Background Half Wave
AIOps

What is composite AI?

Composite AI integrates multiple artificial intelligence models and technologies to create a more comprehensive and advanced AI system.

Instead of relying on a single AI model, composite AI combines multiple types of artificial intelligence—such as causal, predictive, and generative AI—to address aspects of a problem or task for a more holistic intelligent solution. The integration enables more advanced reasoning and brings precision, context, and meaning to the outputs produced by generative AI.

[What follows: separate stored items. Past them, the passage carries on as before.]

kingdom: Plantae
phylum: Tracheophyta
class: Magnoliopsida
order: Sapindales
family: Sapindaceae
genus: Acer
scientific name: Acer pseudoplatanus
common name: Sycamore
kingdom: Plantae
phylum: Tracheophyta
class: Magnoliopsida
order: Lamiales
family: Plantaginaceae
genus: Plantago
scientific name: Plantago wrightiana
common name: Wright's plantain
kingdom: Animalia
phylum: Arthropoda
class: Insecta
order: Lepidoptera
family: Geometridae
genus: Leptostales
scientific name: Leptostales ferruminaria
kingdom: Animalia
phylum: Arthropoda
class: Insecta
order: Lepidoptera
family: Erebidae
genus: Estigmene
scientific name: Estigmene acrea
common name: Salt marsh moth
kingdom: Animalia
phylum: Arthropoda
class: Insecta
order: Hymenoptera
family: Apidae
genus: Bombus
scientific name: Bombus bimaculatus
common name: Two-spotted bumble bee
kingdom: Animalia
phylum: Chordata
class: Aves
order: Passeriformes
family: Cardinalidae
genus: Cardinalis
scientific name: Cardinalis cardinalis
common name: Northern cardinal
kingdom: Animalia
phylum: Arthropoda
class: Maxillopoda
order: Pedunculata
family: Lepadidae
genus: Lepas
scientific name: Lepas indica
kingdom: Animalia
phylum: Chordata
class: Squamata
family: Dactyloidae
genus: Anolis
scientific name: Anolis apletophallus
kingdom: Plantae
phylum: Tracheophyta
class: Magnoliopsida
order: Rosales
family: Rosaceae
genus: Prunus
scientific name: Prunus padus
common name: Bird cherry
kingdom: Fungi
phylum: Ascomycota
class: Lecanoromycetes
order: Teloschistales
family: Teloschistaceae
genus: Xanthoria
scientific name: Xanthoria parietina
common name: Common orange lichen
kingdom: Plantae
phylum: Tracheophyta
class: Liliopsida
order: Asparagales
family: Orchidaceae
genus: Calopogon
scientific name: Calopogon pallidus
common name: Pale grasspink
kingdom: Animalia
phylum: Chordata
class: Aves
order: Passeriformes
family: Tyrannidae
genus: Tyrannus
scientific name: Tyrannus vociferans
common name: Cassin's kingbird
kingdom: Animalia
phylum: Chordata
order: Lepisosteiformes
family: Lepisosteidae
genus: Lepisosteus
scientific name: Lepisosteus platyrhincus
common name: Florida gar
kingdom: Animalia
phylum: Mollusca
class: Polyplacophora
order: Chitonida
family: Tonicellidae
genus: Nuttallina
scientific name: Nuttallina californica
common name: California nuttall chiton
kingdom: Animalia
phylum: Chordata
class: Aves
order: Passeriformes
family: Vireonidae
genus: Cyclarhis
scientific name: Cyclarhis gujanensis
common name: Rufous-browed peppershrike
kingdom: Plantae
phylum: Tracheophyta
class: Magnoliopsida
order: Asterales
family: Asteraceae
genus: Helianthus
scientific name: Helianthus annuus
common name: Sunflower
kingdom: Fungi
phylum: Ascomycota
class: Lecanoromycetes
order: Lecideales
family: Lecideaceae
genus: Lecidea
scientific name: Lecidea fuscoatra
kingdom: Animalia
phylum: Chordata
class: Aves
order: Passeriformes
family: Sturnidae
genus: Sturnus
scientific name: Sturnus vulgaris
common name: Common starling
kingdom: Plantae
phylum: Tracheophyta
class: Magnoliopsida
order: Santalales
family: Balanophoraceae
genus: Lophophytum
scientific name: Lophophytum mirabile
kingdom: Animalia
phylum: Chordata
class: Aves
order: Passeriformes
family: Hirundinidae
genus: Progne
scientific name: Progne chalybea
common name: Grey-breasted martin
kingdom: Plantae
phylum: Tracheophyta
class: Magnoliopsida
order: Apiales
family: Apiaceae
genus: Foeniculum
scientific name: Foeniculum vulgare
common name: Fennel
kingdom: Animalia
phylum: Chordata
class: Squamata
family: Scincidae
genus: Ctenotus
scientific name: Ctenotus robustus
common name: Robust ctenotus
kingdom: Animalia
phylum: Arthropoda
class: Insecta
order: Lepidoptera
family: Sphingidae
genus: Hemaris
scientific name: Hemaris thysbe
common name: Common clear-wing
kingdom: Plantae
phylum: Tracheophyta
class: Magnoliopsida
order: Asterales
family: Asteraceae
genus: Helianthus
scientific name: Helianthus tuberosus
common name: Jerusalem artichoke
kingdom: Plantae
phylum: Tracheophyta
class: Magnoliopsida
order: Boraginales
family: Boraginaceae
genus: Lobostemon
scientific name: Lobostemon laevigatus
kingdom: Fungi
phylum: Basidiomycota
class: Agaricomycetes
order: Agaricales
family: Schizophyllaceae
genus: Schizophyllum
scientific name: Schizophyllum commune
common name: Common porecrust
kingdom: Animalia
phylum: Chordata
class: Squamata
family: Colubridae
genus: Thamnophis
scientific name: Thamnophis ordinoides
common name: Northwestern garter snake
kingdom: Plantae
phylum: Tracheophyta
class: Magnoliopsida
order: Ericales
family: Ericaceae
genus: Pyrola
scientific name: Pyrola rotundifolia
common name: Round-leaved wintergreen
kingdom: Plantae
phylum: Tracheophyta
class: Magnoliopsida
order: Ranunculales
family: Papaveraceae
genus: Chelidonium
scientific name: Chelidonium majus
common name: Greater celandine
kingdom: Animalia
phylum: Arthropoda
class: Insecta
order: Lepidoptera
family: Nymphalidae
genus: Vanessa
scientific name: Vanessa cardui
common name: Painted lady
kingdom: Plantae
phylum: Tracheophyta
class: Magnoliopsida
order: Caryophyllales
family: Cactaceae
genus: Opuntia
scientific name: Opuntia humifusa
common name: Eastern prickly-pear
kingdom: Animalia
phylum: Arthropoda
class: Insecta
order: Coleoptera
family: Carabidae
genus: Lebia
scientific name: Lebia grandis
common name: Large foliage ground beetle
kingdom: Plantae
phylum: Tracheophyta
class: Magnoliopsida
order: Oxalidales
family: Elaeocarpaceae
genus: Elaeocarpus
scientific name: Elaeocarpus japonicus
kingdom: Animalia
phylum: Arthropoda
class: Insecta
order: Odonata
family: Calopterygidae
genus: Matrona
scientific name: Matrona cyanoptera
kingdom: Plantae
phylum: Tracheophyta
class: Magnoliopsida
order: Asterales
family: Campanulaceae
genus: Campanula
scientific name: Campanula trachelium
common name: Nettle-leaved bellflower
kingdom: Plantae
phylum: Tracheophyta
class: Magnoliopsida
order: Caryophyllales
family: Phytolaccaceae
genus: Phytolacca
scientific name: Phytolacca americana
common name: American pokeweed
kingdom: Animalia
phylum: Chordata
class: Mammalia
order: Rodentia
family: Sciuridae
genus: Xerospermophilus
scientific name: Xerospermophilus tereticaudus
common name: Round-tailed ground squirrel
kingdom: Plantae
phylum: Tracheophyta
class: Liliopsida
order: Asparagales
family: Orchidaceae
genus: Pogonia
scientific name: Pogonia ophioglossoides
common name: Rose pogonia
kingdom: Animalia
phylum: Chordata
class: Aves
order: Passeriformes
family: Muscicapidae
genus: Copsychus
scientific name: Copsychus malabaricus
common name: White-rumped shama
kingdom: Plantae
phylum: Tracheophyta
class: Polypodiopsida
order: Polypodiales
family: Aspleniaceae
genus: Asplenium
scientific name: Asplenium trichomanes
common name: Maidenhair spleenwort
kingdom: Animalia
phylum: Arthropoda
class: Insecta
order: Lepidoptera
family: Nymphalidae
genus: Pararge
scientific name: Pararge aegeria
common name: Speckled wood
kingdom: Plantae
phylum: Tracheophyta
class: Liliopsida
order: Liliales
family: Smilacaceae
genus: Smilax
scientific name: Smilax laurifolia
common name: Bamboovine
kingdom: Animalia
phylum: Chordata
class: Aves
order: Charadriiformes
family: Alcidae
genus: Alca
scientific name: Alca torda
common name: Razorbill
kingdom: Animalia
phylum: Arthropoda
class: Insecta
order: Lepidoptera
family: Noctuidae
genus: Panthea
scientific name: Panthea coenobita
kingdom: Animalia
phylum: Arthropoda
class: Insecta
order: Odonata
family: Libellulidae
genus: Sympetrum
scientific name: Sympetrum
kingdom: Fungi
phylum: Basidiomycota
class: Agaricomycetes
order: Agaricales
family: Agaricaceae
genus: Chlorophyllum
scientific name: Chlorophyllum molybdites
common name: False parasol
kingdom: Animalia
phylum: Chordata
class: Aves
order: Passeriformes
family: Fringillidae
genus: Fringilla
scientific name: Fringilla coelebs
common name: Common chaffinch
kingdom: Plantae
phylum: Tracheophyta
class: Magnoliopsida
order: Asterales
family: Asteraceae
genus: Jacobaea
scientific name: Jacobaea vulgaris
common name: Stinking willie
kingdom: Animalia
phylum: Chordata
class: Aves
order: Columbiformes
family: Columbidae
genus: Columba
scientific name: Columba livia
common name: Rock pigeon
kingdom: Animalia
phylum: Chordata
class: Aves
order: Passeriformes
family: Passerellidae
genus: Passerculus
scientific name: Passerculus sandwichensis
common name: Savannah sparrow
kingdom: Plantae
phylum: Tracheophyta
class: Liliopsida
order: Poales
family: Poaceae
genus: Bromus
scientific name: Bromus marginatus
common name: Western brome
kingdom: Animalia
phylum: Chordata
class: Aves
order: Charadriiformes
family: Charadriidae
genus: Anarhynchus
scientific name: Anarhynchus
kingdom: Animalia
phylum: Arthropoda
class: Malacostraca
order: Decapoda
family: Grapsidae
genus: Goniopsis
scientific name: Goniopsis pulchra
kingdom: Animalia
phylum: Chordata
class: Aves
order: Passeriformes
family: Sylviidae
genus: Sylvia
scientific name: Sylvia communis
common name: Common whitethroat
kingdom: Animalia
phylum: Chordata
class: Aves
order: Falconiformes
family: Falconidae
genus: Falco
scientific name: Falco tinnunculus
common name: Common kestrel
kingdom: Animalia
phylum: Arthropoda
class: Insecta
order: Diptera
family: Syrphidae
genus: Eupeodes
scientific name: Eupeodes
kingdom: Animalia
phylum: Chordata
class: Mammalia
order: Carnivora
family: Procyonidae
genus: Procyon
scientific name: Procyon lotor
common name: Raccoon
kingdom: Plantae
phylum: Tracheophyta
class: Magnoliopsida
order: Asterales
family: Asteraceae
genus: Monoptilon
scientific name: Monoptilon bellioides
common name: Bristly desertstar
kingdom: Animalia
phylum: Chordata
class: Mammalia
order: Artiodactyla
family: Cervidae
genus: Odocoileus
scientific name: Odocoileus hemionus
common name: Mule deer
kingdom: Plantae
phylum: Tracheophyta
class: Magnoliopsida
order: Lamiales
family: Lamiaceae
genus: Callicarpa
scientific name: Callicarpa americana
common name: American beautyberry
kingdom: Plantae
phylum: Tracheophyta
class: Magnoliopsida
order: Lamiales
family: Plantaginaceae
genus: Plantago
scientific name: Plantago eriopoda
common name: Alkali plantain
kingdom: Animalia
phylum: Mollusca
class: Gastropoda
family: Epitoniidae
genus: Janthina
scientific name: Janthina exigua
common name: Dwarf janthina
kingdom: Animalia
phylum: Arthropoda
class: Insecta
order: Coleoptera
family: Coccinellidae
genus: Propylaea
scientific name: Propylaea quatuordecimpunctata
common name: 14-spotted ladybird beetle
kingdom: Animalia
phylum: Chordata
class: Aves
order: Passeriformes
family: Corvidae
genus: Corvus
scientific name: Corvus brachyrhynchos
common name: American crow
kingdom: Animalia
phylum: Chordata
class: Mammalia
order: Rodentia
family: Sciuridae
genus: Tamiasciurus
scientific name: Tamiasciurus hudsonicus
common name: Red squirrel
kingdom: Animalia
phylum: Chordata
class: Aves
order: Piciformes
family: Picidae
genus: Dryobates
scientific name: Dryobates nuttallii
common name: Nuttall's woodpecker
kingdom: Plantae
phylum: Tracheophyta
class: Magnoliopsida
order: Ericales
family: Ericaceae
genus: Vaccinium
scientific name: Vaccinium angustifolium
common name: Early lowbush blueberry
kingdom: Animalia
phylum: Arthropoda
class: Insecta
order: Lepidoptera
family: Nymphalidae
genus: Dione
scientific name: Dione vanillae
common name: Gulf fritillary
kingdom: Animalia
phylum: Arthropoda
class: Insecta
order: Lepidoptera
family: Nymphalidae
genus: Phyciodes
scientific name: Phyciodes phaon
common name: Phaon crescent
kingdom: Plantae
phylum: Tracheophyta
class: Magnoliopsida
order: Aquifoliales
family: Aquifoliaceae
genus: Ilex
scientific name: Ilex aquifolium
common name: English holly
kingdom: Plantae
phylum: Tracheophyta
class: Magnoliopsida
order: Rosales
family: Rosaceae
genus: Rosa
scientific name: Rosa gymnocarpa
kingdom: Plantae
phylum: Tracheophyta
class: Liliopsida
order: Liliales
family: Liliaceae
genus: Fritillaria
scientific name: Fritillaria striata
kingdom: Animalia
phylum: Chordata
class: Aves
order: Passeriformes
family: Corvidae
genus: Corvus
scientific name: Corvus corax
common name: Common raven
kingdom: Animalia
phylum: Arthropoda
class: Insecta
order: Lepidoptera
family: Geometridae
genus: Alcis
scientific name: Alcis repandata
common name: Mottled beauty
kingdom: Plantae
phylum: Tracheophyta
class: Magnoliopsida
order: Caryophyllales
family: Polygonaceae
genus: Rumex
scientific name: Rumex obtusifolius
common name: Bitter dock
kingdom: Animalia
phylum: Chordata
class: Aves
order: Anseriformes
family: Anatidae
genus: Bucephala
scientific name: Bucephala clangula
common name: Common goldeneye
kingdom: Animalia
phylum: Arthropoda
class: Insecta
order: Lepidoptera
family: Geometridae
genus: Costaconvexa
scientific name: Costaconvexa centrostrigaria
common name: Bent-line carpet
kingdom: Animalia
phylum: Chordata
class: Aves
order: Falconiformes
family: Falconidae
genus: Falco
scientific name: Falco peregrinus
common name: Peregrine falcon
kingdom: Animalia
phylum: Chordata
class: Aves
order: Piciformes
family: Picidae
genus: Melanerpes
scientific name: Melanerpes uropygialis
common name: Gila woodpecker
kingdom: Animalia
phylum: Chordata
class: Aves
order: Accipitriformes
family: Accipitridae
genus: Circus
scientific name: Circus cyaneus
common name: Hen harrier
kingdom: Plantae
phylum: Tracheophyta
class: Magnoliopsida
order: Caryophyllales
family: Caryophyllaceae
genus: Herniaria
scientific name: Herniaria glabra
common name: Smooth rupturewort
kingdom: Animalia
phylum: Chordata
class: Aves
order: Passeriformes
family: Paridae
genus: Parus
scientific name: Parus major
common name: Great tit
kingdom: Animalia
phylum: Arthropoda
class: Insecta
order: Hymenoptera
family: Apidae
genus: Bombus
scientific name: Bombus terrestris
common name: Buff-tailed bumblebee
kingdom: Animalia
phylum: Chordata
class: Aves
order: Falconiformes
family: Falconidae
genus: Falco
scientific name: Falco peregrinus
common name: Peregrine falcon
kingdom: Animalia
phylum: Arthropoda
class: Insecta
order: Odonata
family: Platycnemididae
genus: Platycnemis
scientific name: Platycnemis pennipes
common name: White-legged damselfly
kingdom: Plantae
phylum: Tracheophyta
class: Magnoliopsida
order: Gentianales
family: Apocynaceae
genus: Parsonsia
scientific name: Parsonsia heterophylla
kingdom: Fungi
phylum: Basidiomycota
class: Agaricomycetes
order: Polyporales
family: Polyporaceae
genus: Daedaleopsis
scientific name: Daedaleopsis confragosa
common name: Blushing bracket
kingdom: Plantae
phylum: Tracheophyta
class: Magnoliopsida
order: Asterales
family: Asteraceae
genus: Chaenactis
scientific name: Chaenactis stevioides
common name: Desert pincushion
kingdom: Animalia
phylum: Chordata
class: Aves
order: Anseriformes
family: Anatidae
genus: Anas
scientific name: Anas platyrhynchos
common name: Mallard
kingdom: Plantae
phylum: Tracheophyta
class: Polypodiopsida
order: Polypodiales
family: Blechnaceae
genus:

An overview of the composite AI process

Identify tasks and components

Define specific tasks or problems to address and identify individual AI components or models that excel at those tasks.

Integration

Integrate selected AI components into a cohesive system by combining models, data, and algorithms in a way that allows them to work together congruently.

Interoperability

Ensure the integrated AI components can communicate and share information effectively with standardized interfaces or protocols for data exchange.

Data flow

Design a data flow architecture that enables information to flow among the different components to contribute to the overall decision-making process.

Learning and adaption

Implement mechanisms for the composite AI system to learn, adapt, and improve performance over time, such as causal AI, predictive AI, machine learning techniques, reinforcement learning, or other algorithms.

Decision making

Take input from multiple AI components to develop a strategy for more informed, precise decision making, such as combining the strengths of different AI techniques.

Feedback loop

Establish a feedback loop to continuously improve the composite AI system's performance to analyze outcomes, gather feedback, and refine individual components or the overall integration.

Scalability

Provide scalability for the composite AI system, such as the ability to handle increasing amounts of data and adapt to continuously evolving requirements.